I'm not able to set any lower latency with the sound card. The CPU usage increased slightly. However Reaper remains more responsive when it's loaded down at 80%+. That's the only difference I noticed. I'm probably going to undo those changes, go back to the stock MX Linux kernel.

I was getting the same low latency as in Windows already with the stock kernel, so I wasn't expecting miracles in that regard. I'm pretty sure this card wasn't really intended to be as low latency as 1.5ms/1.5ms.

(edit) man changing this stuff is fast!

I reverted to the stock kernel and removed that stuff from limits.conf. CPU usage went down in Reaper. Responsiveness is actually about the same overall. Lesson learned for that kernel. I wonder if the more recent kernels are just better at this sort of thing.

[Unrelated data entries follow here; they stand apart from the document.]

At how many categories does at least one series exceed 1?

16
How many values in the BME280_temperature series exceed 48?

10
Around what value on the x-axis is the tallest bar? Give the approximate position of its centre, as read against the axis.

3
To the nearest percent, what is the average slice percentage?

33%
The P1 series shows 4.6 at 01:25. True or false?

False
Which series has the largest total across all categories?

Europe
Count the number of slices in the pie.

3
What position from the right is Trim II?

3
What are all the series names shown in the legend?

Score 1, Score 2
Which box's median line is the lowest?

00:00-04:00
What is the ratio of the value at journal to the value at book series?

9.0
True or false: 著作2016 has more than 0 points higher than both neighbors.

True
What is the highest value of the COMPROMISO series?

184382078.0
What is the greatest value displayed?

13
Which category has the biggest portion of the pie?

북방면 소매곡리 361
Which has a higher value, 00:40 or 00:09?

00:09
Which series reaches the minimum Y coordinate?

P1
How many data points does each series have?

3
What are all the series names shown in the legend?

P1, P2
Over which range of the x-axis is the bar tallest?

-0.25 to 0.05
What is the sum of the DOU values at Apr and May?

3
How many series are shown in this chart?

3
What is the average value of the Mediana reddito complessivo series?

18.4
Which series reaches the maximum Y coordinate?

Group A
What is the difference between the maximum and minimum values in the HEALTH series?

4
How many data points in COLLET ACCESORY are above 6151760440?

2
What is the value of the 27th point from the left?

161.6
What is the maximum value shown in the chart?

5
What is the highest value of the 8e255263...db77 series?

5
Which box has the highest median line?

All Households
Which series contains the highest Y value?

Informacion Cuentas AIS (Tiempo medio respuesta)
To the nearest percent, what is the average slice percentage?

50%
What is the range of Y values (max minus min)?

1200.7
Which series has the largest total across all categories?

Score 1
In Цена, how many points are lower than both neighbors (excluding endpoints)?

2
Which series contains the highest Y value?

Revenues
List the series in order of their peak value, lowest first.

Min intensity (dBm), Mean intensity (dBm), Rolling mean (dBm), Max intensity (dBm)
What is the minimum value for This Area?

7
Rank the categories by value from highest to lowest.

I'm a bit late to the game to know.

Quote:
Originally Posted by Glennbo View Post
I'm REALLY hoping that REAPER will see the two cards now as one device using ALSA, which is what I see using ASIO in Windows.
I'm guessing you have two of "the same" audio device and their driver in Windows allows them to work (sync) together. I've seen that with M-Audio devices. Anyway that'd be great for anyone who wants that functionality, another win for Linux audio.

Last edited by JamesPeters; 10-11-2018 at 08:27 PM.